Guinness was still an option. Sydney kept swearing it was impossible, but she’d agreed to look into it. They knew their best bet was to get into Tricia’s bedroom to search for clues, but right now there was no way to. The Suttons had left town after Tricia’s funeral, and they still hadn’t returned. Their house was locked up tight; Emerson had checked.
That left only one other lead: the toy train Caitlin had seen in her kidnapper’s basement. The darer clearly didn’t want Tenley to know who Caitlin’s kidnapper was. Which of course meant she had to know. If she could just find the kidnapper, it would lead her straight to their darer. She could feel it in her bones.
Around two in the morning Tenley had made a decision. She’d promised Sydney she’d leave Joey Bakersfield out of this, but how could she? He was the only connection she could find to that train. She had no choice; she had to go to Danford Academy to talk to him. Even if it meant skipping school to do it.

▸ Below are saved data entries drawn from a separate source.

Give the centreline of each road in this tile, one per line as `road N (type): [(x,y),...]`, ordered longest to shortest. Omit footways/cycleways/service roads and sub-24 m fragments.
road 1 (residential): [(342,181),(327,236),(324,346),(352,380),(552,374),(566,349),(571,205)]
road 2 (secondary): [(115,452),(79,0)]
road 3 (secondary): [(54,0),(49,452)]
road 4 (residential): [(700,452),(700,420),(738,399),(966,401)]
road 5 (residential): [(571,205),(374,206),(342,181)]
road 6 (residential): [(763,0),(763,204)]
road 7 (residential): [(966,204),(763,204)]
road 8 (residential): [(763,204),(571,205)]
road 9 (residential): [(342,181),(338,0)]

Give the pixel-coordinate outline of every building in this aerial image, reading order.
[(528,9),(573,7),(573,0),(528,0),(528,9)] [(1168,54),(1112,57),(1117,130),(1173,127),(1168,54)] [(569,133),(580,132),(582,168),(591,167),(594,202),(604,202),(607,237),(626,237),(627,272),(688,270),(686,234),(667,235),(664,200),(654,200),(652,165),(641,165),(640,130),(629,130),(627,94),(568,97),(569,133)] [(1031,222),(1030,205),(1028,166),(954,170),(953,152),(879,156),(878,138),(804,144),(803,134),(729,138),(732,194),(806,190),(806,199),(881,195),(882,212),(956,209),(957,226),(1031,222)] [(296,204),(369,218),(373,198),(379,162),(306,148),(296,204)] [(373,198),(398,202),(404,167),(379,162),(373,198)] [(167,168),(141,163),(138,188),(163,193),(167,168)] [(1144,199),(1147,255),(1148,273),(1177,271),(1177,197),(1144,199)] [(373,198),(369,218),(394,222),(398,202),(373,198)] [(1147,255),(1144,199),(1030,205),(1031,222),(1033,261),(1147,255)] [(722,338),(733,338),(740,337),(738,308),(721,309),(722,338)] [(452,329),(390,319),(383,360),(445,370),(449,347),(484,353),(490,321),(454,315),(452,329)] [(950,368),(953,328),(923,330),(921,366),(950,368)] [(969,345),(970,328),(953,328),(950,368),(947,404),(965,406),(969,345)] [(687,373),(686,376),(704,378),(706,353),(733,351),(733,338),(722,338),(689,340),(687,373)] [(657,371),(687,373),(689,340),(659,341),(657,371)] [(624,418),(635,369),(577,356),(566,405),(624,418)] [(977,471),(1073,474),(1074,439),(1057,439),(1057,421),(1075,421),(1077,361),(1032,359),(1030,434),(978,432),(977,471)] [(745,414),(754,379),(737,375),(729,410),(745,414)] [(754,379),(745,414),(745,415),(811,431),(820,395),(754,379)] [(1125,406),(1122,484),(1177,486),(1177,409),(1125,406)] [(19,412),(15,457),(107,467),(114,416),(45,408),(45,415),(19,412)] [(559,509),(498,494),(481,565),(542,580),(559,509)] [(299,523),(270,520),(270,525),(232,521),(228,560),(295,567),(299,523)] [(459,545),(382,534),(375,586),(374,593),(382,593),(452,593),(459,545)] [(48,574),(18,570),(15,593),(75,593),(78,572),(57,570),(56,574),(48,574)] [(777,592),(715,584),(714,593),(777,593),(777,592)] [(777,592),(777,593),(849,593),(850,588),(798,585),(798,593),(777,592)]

Now she padded as quietly as she could down the slate-tiled hallway, clutching the box of bright pink pepper spray bottles against her chest. They’d arrived last night and she planned to distribute them as soon as she got back from Danford today. She squeezed the box a little tighter. Just knowing she had some kind of protection made her feel a little safer.
As she passed by the dining room, she could hear her mom’s voice floating out, lecturing Lanson on the latest TV special she’d seen about the Lost Girls. “In the past ten years, there have been more teenage deaths in Echo Bay than in any other town on the North Shore!” she was saying. Tenley could just picture her: painted lips pursed, double Ds spilling out as she leaned over the table. “It’s an epidemic!”